This isn’t world shattering. Two kids, two seducers, a summer of love. There are thousands of films and novels that tackle the same, but these characters are so intense, so real, so three-dimensional, you slip so quickly into their skins and sense their frustrations, bewilderment and pleasure with each new revelation. Cleanth, a wealthy Vietnam vet who spent time in Fort Leavenworth military prison, is a tornado that tears away the fabric of A’s and Jane’s lives and replaces certainty with a manic house of cards. The abundance of coke fuels the dance and incidentally makes the restaurant very busy. They have enough warning. Cleanth declares on their first night ‘God help us, the monster is abroad, you’d better leave now, A, while there’s still time, and take Jane with you, or else ...’ but they do not heed the warning, monsters can be very tempting.

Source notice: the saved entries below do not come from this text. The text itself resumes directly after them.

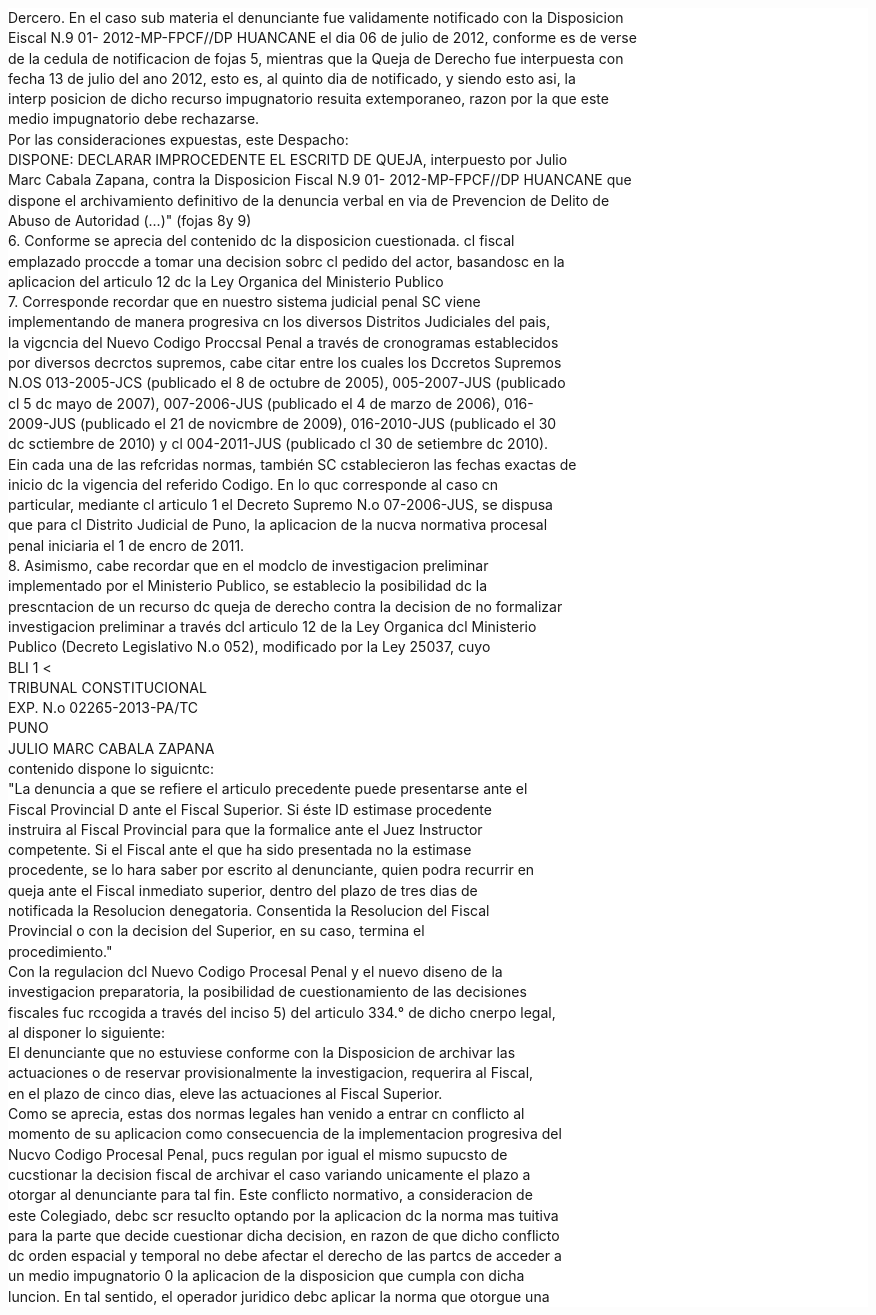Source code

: Dercero. En el caso sub materia el denunciante fue validamente notificado con la Disposicion  
Eiscal N.9 01- 2012-MP-FPCF//DP HUANCANE el dia 06 de julio de 2012, conforme es de verse  
de la cedula de notificacion de fojas 5, mientras que la Queja de Derecho fue interpuesta con  
fecha 13 de julio del ano 2012, esto es, al quinto dia de notificado, y siendo esto asi, la  
interp posicion de dicho recurso impugnatorio resuita extemporaneo, razon por la que este  
medio impugnatorio debe rechazarse.  
Por las consideraciones expuestas, este Despacho:  
DISPONE: DECLARAR IMPROCEDENTE EL ESCRITD DE QUEJA, interpuesto por Julio  
Marc Cabala Zapana, contra la Disposicion Fiscal N.9 01- 2012-MP-FPCF//DP HUANCANE que  
dispone el archivamiento definitivo de la denuncia verbal en via de Prevencion de Delito de  
Abuso de Autoridad (...)" (fojas 8y 9)  
6. Conforme se aprecia del contenido dc la disposicion cuestionada. cl fiscal  
emplazado proccde a tomar una decision sobrc cl pedido del actor, basandosc en la  
aplicacion del articulo 12 dc la Ley Organica del Ministerio Publico  
7. Corresponde recordar que en nuestro sistema judicial penal SC viene  
implementando de manera progresiva cn los diversos Distritos Judiciales del pais,  
la vigcncia del Nuevo Codigo Proccsal Penal a través de cronogramas establecidos  
por diversos decrctos supremos, cabe citar entre los cuales los Dccretos Supremos  
N.OS 013-2005-JCS (publicado el 8 de octubre de 2005), 005-2007-JUS (publicado  
cl 5 dc mayo de 2007), 007-2006-JUS (publicado el 4 de marzo de 2006), 016-  
2009-JUS (publicado el 21 de novicmbre de 2009), 016-2010-JUS (publicado el 30  
dc sctiembre de 2010) y cl 004-2011-JUS (publicado cl 30 de setiembre dc 2010).  
Ein cada una de las refcridas normas, también SC cstablecieron las fechas exactas de  
inicio dc la vigencia del referido Codigo. En lo quc corresponde al caso cn  
particular, mediante cl articulo 1 el Decreto Supremo N.o 07-2006-JUS, se dispusa  
que para cl Distrito Judicial de Puno, la aplicacion de la nucva normativa procesal  
penal iniciaria el 1 de encro de 2011.  
8. Asimismo, cabe recordar que en el modclo de investigacion preliminar  
implementado por el Ministerio Publico, se establecio la posibilidad dc la  
prescntacion de un recurso dc queja de derecho contra la decision de no formalizar  
investigacion preliminar a través dcl articulo 12 de la Ley Organica dcl Ministerio  
Publico (Decreto Legislativo N.o 052), modificado por la Ley 25037, cuyo  
BLI 1 <  
TRIBUNAL CONSTITUCIONAL  
EXP. N.o 02265-2013-PA/TC  
PUNO  
JULIO MARC CABALA ZAPANA  
contenido dispone lo siguicntc:  
"La denuncia a que se refiere el articulo precedente puede presentarse ante el  
Fiscal Provincial D ante el Fiscal Superior. Si éste ID estimase procedente  
instruira al Fiscal Provincial para que la formalice ante el Juez Instructor  
competente. Si el Fiscal ante el que ha sido presentada no la estimase  
procedente, se lo hara saber por escrito al denunciante, quien podra recurrir en  
queja ante el Fiscal inmediato superior, dentro del plazo de tres dias de  
notificada la Resolucion denegatoria. Consentida la Resolucion del Fiscal  
Provincial o con la decision del Superior, en su caso, termina el  
procedimiento."  
Con la regulacion dcl Nuevo Codigo Procesal Penal y el nuevo diseno de la  
investigacion preparatoria, la posibilidad de cuestionamiento de las decisiones  
fiscales fuc rccogida a través del inciso 5) del articulo 334.° de dicho cnerpo legal,  
al disponer lo siguiente:  
El denunciante que no estuviese conforme con la Disposicion de archivar las  
actuaciones o de reservar provisionalmente la investigacion, requerira al Fiscal,  
en el plazo de cinco dias, eleve las actuaciones al Fiscal Superior.  
Como se aprecia, estas dos normas legales han venido a entrar cn conflicto al  
momento de su aplicacion como consecuencia de la implementacion progresiva del  
Nucvo Codigo Procesal Penal, pucs regulan por igual el mismo supucsto de  
cucstionar la decision fiscal de archivar el caso variando unicamente el plazo a  
otorgar al denunciante para tal fin. Este conflicto normativo, a consideracion de  
este Colegiado, debc scr resuclto optando por la aplicacion dc la norma mas tuitiva  
para la parte que decide cuestionar dicha decision, en razon de que dicho conflicto  
dc orden espacial y temporal no debe afectar el derecho de las partcs de acceder a  
un medio impugnatorio 0 la aplicacion de la disposicion que cumpla con dicha  
luncion. En tal sentido, el operador juridico debc aplicar la norma que otorgue una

Early from the Dance by David Payne tells this story of love and craziness that is the turning point in these three people’s young lives. It is told with verve and a driving force, every thought, every contradiction anyone ever felt about life and love is on the page and to read it is to find yourself exhausted by the pace and physical tension, yet always enthralled. Jane caught like a deer in the headlights of three men is at a crossroads; A is only at the beginning of a realisation about true love and Gary has already begun his journey to a dead end. Each of them soaks up everything that life has to offer. It all seemed so promising then. All seemed so worthwhile. That summer they learn about fear and trust, pain and truth when Cleanth and Morgan take them hunting boar. They also learn about betrayal and from the pain of that moment find the love they had both denied each other. Who will tell Gary? Does A have the courage to tell his best friend he betrayed him? Does Jane?

There are consequences- all of life's great decisions come from moments like these and the directions you take can be unexpected.

Just how did Jane end up bitter and divorced and A the cynical artist in Manhattan. Is there anything left of their love or has thirteen years of bitterness dried that particular river?

To read Early from the Dance is to rediscover your first love still remembers you and awaits your call. It is at once sweet and tragic and that’s the magic of David Payne’s work.